William Collins’s accomplishments

Collins etched several plates. Most of them are displayed in the Department of Prints and Drawings in The British Museum, besides the folio volume made of choice impressions of engravings and works.

Collins Exhibited 124 pictures at the Royal Academy. At the British Museum, he exhibited 45 Works. All his works are great works of art. One of his last works and also a very grand one commenced at Torquay in 1845.

He is known to achieve perfection in the middle of his life, from 1835 to 1840. During this time, he occupied himself greatly to learning and advancing the nuances of painting and art.

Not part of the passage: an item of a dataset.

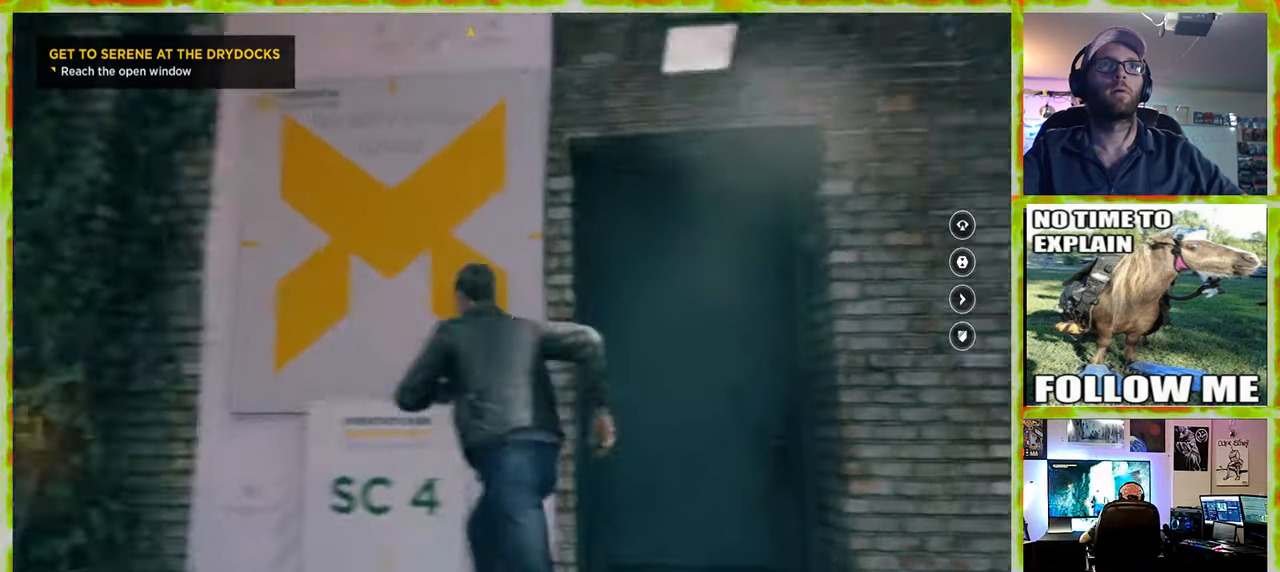
Gameplay with keyboard and mouse; each line is a JSON object with the keys and mouse buttons held at the frame after it. "events" lists presses ("down") and releases ("up") of "1", "2", "3", "4", "5", "a", "alt", "c", "caps_lock", "ctrl", "d", "e", "f", "g", "q", "r", "s", "shift", "space", "t", "tab", "v", "w", "x", "z" and "mouse_wheel" between this image and that frame as [ms after this image, input, new state], when the widget could be followed in between. "mouse_wheel" = the "wheel" button of the "mouse" list. No other keys are recorded. "wheel" means that the mouse wheel is clicked or scrolled. Not read: mouse_move.
{"keys": ["w"], "mouse": [], "events": [[67, "space", "down"], [150, "space", "up"], [350, "space", "down"], [433, "space", "up"]]}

He got ill by sketching at Sorrento. After which he returned home and began painting several pictures from Italian life.

Death of William Collins

Collins dies because of a heart disease terminating in dropsy in Devonport street on 17 February 1847 and was buried in the cemetery of the church at St. Mary Paddington. He left two sons, William Wilkie Collins, a novelist by profession and the younger, Charles Alston Collins, a painter.

William Collin’s Grave at St. Mary Church Paddington

The grave now stands isolated in the north side of St Mary’s Church, after the church was converted to a public park in 1881. The grave is vandalised. Even the cross is missing. It has become dilapidated. The inscription is eroding.

William Collins’s Legacy

The grave stands testimony to Mr Collins with the immortal remains of one of the most successful painters in the history of England. Collins was one of the most prolific painters and left behind many great works and pieces of art. Some of them include “Rustic Civility” in 1833; “Children on a Mountain Top”; “Barmouth sands in 1835 at Guildhall Gallery, London”; “Scene from the Caves of Ulysses at Sorrento” in 1841.

William Collins, Victorian Paintings
William Collins- The Day’s Catch, Victorian Paintings

Today his work is in The Victoria and Albert Museum and Tate Britain in London.